Asociación de Clínicas y Sanatorios del Este de Chubut que emitieron este fin de semana un comunicado agradeciendo a la Superintendencia de Salud de la Nación por haber remitido fondos a obras sociales y prepagas para financiar el sistema.

“Todos hemos tenido que incurrir en gastos muy importantes que estaban por afuera de nuestro presupuesto porque partimos de que todos los pacientes que atendemos son asintomáticos. Creo que estas medidas de seguridad han llegado para quedarse”, apuntó Pes en LaCienPuntoUno.

Destacó que gran parte de la sociedad desconoce que en este contexto, “las obras sociales y prepagas bajaron sus persianas y han restringido prestaciones; colocaron un montón de vallas para que la gente no acceda a las prestaciones. La gente no circuló y los porcentajes han sido alarmantes: 75 por ciento menos en ambulatorios y 50 en emergencias e internaciones”.

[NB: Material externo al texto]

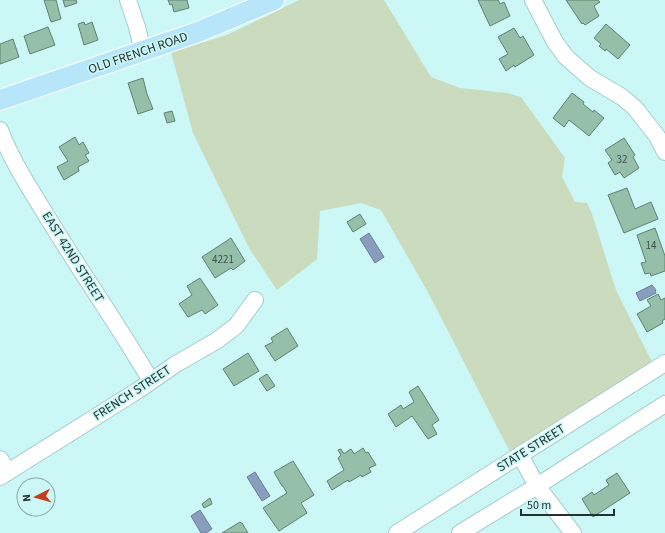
<svg xmlns="http://www.w3.org/2000/svg" width="665" height="533" font-family="'Source Sans 3',sans-serif">
	<style>
		.green { fill: #cbdbbe }
		.water { fill: #899ebe; stroke: #6a7e94 }
		.building { fill: #96bfa9; stroke: #608171 }
		.lines { fill: none; stroke-linecap: round; stroke-linejoin: round }
		.minor-casing { stroke: #a2cdcc; stroke-width: 18 }
		.major-casing { stroke: #fff; stroke-width: 22 }
		.minor { stroke: #fff; stroke-width: 16 }
		.major { stroke: #b7e6fa; stroke-width: 20 }
		.labels { text-anchor: middle; dominant-baseline: central; stroke-width: 3.5; stroke-linejoin: round; paint-order: stroke }
		.number-label { font-size: 11px; fill: #3e554f }
		.street-label { font-size: 13px; fill: #213231; stroke: #cbf7f6 }
	</style>
	<rect width="100%" height="100%" fill="#cbf7f6"/>
	<!-- green -->
	<path class="green" d="M299 0H384L431 77 460 88 507 93 521 97 565 158 562 177 575 202 587 203 592 214 616 290 653 364 511 454 429 294 381 210 361 203 320 211 317 259 277 290 249 248 193 133 171 52 227 35Z"/>
	<!-- water -->
	<g class="water">
		<path d="M369 233 384 257 375 263 360 239Z"/>
		<path d="M652 285 656 290 655 291 656 293 640 301 636 293Z"/>
		<path d="M255 472 270 496 262 501 247 477Z"/>
		<path d="M200 510 212 529 206 533H201L191 516Z"/>
	</g>
	<!-- building -->
	<g class="building">
		<path d="M44 0H56L61 19 51 22Z"/>
		<path d="M63 0H76L77 3 65 7Z"/>
		<path d="M168 0H187L189 8 174 12 172 4 170 5Z"/>
		<path d="M478 0H498L500 4 504 2 510 16 490 26Z"/>
		<path d="M566 0H598L600 2 594 6 599 16 585 25 583 23 582 24Z"/>
		<path d="M84 22 85 25 92 22 98 40 84 45 78 24Z"/>
		<path d="M606 24 630 45 618 59 606 49 605 51 599 46 601 44 594 38Z"/>
		<path d="M48 27 55 45 30 54 24 36Z"/>
		<path d="M514 28 520 38 523 36 534 55 515 67 514 65 506 71 499 59 508 54 498 37Z"/>
		<path d="M13 39 19 57 0 64V44Z"/>
		<path d="M143 78 147 94 153 109 138 114 128 83Z"/>
		<path d="M572 93 584 102 583 104 593 112 594 110 604 118 589 136 569 120 564 127 553 118Z"/>
		<path d="M172 111 175 121 167 123 164 113Z"/>
		<path d="M75 137 79 145 83 142 89 153 85 155 89 161 78 167 79 171 64 180 57 167 68 161 59 147Z"/>
		<path d="M624 138 635 155 633 157 639 168 624 178 620 172 615 175 608 163 612 160 605 150Z"/>
		<path d="M627 188 635 209 651 202 658 219 624 233 608 195Z"/>
		<path d="M360 214 366 224 353 232 347 222Z"/>
		<path d="M655 228 665 256V271L651 276 650 273 645 274 641 263 646 262 637 235Z"/>
		<path d="M231 238 245 261 233 270 231 268 215 278 202 257Z"/>
		<path d="M200 278 218 305 205 314 202 310 188 317 179 304 192 295 187 286Z"/>
		<path d="M658 294 661 300 665 298V319L662 321 663 323 647 332 637 314 651 306 647 300Z"/>
		<path d="M287 328 298 346 275 361 265 346 273 342 271 338Z"/>
		<path d="M248 353 259 371 234 386 223 369Z"/>
		<path d="M267 374 275 386 267 391 259 379Z"/>
		<path d="M418 386 439 420 432 425 437 434 428 439 412 416 396 427 388 414 401 405 403 409 414 402 409 392Z"/>
		<path d="M363 448 366 453 368 452 376 465 369 468 371 472 362 477 361 475 349 482 348 480 332 490 327 481 344 470 338 458 341 455 338 450 341 449 343 453H345L351 449 354 454Z"/>
		<path d="M293 461 314 495 301 503 307 513 279 531 263 508 287 493 283 486H282L274 472Z"/>
		<path d="M617 473 630 493 593 517 582 499 592 492 594 495 609 485 606 480Z"/>
		<path d="M210 498 212 504 204 508 202 504Z"/>
		<path d="M240 522 241 523H242L248 533H222Z"/>
	</g>
	<g class="lines">
		<defs>
			<g id="minor">
				<path d="M128 0 137 27 143 51"/>
				<path d="M533 0 555 42 566 57 590 78 622 97 635 108 657 136 665 152"/>
				<path d="M0 130C11 159 27 184 43 210 78 268 117 323 151 381"/>
				<path d="M520 455 537 486 573 533"/>
				<path d="M0 459 8 472"/>
				<path d="M0 477 137 391 176 364 216 341 236 326 255 300"/>
				<path d="M397 533 665 363"/>
				<path d="M460 533 537 486 665 404"/>
			</g>
			<path id="major" d="M0 100 198 32 274 0"/>
		</defs>
		<!-- minor casing -->
		<use href="#minor" class="minor-casing"/>
		<!-- major casing -->
		<use href="#major" class="major-casing"/>
		<!-- minor -->
		<use href="#minor" class="minor"/>
		<!-- major -->
		<use href="#major" class="major"/>
	</g>
	<g class="labels">
		<!-- number labels -->
		<g class="number-label">
			<text x="622" y="159">32</text>
			<text x="651" y="245">14</text>
			<text x="223" y="259">4221</text>
		</g>
		<!-- street labels -->
		<g class="street-label">
			<text transform="translate(138 53) rotate(-19)">OLD FRENCH ROAD</text>
			<text transform="translate(73 257) rotate(58)">EAST 42ND STREET</text>
			<text transform="translate(132 393) rotate(-33)">FRENCH STREET</text>
			<text transform="translate(531 448) rotate(-32)">STATE STREET</text>
		</g>
	</g>
	<!-- north arrow -->
	<g transform="translate(36 497) rotate(264)"><circle r="19" fill="#cbf7f6" stroke="#87a8a7"/>
	<path d="M0-3L7 15L0 10L-7 15Z" fill="#c53c16"/>
	<text y="-6" font-size="11" font-weight="bold" text-anchor="middle" fill="#213231">N</text>
	</g>
	<!-- scale -->
	<path d="M521 509v6h93v-6" fill="none" stroke="#213231" stroke-width="2"/>
	<text x="527" y="509" font-size="12" fill="#213231" stroke="#cbf7f6" stroke-width="3" paint-order="stroke">50 m</text>
</svg>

Dijo el médico que la Superintendencia de Salud visibilizó el programa al resaltar que “ha bajado importante cantidad de dinero para que sea destinado a abonar prestaciones, algo que en la práctica no hemos visto. En esta zona tenemos 10 obras sociales cortadas por falta de pago. Además de tener poco trabajo, tenemos financiadores con los que no trabajamos. Todo ello genera un perjuicio. Si desfinanciamos ese sector, en algún momento las empresas privadas no tenemos cómo sostenernos. Insumos y tratamiento de residuos patológicos, por ejemplo, han tenido importantes incrementos”.

Además, Pes resaltó que “en este momento tenemos una negativa de las prepagas a aumentar prestaciones. Ni quieren hablar del tema. Estamos preocupados por nuestra subsistencia”, agregando la peculiar situación de Seros, la que “hace dos años que nos paga de manera fraccionada y con atraso. Los aranceles son los más bajos de nuestra grilla y son vitales porque sin ella no existimos en nuestra zona”, dado que es la que contiene a los empleados públicos provinciales.